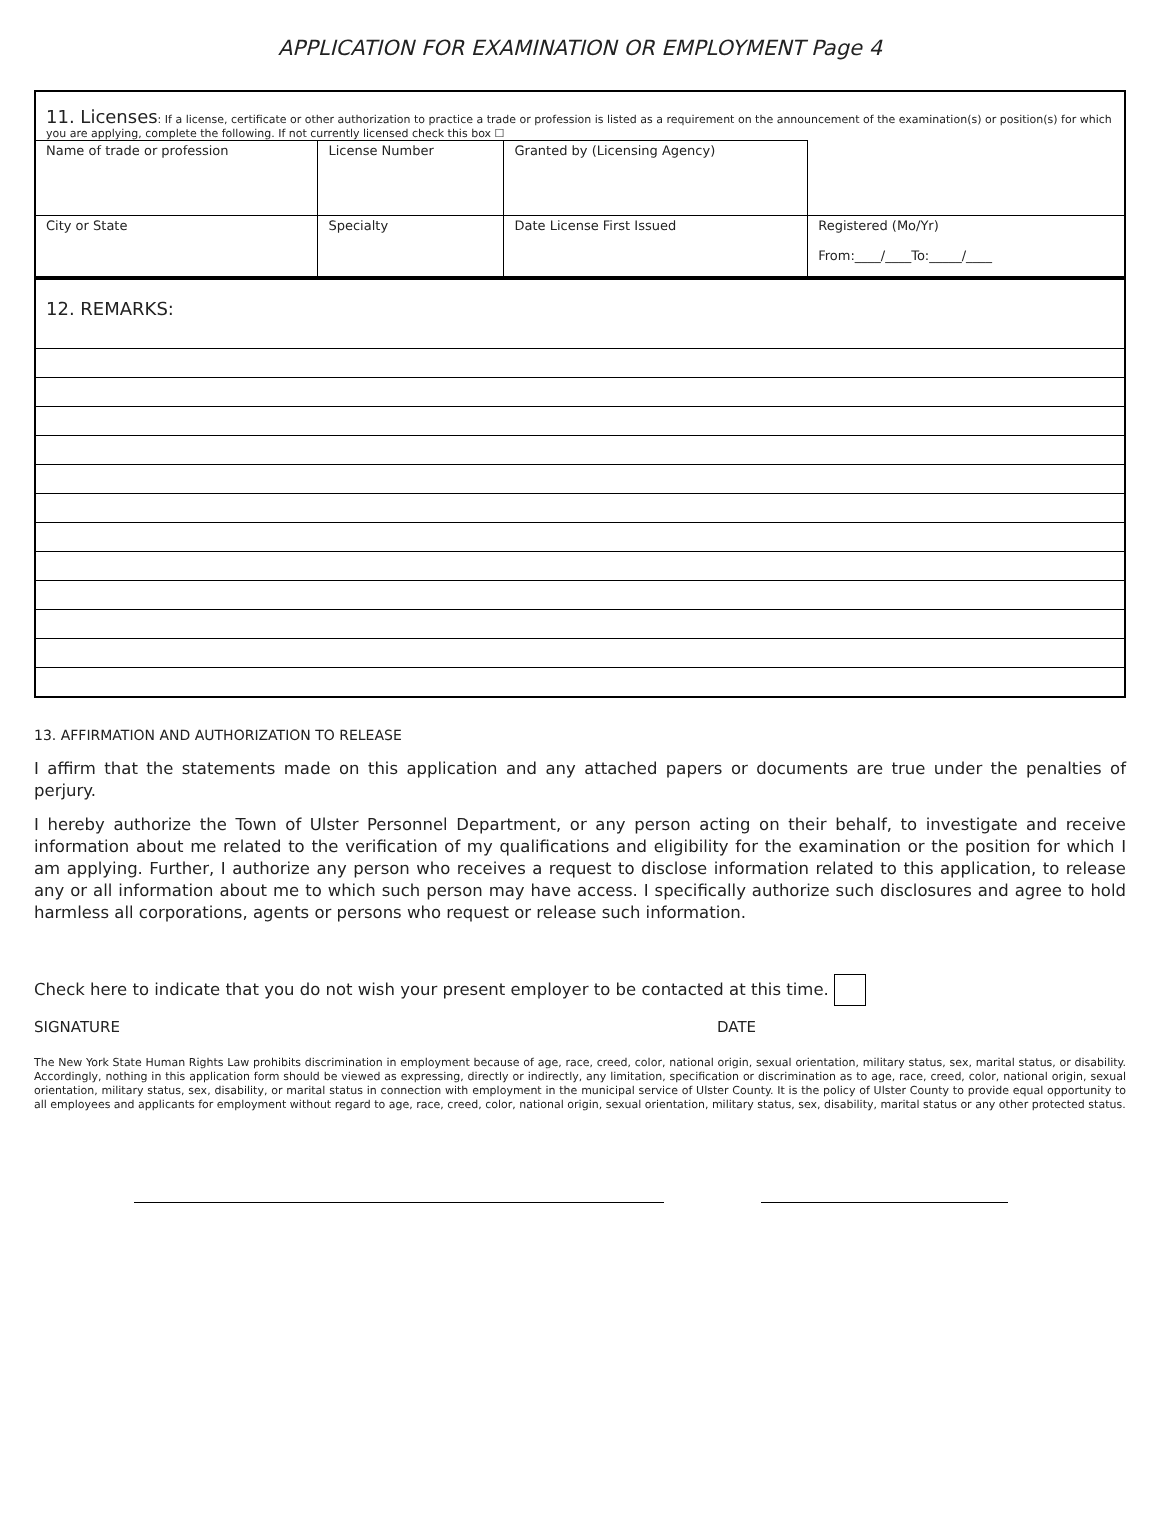APPLICATION FOR EXAMINATION OR EMPLOYMENT Page 4
| 11. Licenses : If a license, certificate or other authorization to practice a trade or profession is listed as a requirement on the announcement of the examination(s) or position(s) for which you are applying, complete the following. If not currently licensed check this box ☐ | | | |
| Name of trade or profession | License Number | Granted by (Licensing Agency) | |
| City or State | Specialty | Date License First Issued | Registered (Mo/Yr) From:____/____To:_____/____ |
| 12. REMARKS: |
13. AFFIRMATION AND AUTHORIZATION TO RELEASE
I affirm that the statements made on this application and any attached papers or documents are true under the penalties of perjury.
I hereby authorize the Town of Ulster Personnel Department, or any person acting on their behalf, to investigate and receive information about me related to the verification of my qualifications and eligibility for the examination or the position for which I am applying. Further, I authorize any person who receives a request to disclose information related to this application, to release any or all information about me to which such person may have access. I specifically authorize such disclosures and agree to hold harmless all corporations, agents or persons who request or release such information.
Check here to indicate that you do not wish your present employer to be contacted at this time.
SIGNATURE DATE
The New York State Human Rights Law prohibits discrimination in employment because of age, race, creed, color, national origin, sexual orientation, military status, sex, marital status, or disability. Accordingly, nothing in this application form should be viewed as expressing, directly or indirectly, any limitation, specification or discrimination as to age, race, creed, color, national origin, sexual orientation, military status, sex, disability, or marital status in connection with employment in the municipal service of Ulster County. It is the policy of Ulster County to provide equal opportunity to all employees and applicants for employment without regard to age, race, creed, color, national origin, sexual orientation, military status, sex, disability, marital status or any other protected status.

= = =

**TASK INSTRUCTIONS:** Give back, unchanged, the line that holds "I hereby authorize" along with all lines after it through the last line above.

**TASK RESULT:**
I hereby authorize the Town of Ulster Personnel Department, or any person acting on their behalf, to investigate and receive information about me related to the verification of my qualifications and eligibility for the examination or the position for which I am applying. Further, I authorize any person who receives a request to disclose information related to this application, to release any or all information about me to which such person may have access. I specifically authorize such disclosures and agree to hold harmless all corporations, agents or persons who request or release such information.
Check here to indicate that you do not wish your present employer to be contacted at this time.
SIGNATURE DATE
The New York State Human Rights Law prohibits discrimination in employment because of age, race, creed, color, national origin, sexual orientation, military status, sex, marital status, or disability. Accordingly, nothing in this application form should be viewed as expressing, directly or indirectly, any limitation, specification or discrimination as to age, race, creed, color, national origin, sexual orientation, military status, sex, disability, or marital status in connection with employment in the municipal service of Ulster County. It is the policy of Ulster County to provide equal opportunity to all employees and applicants for employment without regard to age, race, creed, color, national origin, sexual orientation, military status, sex, disability, marital status or any other protected status.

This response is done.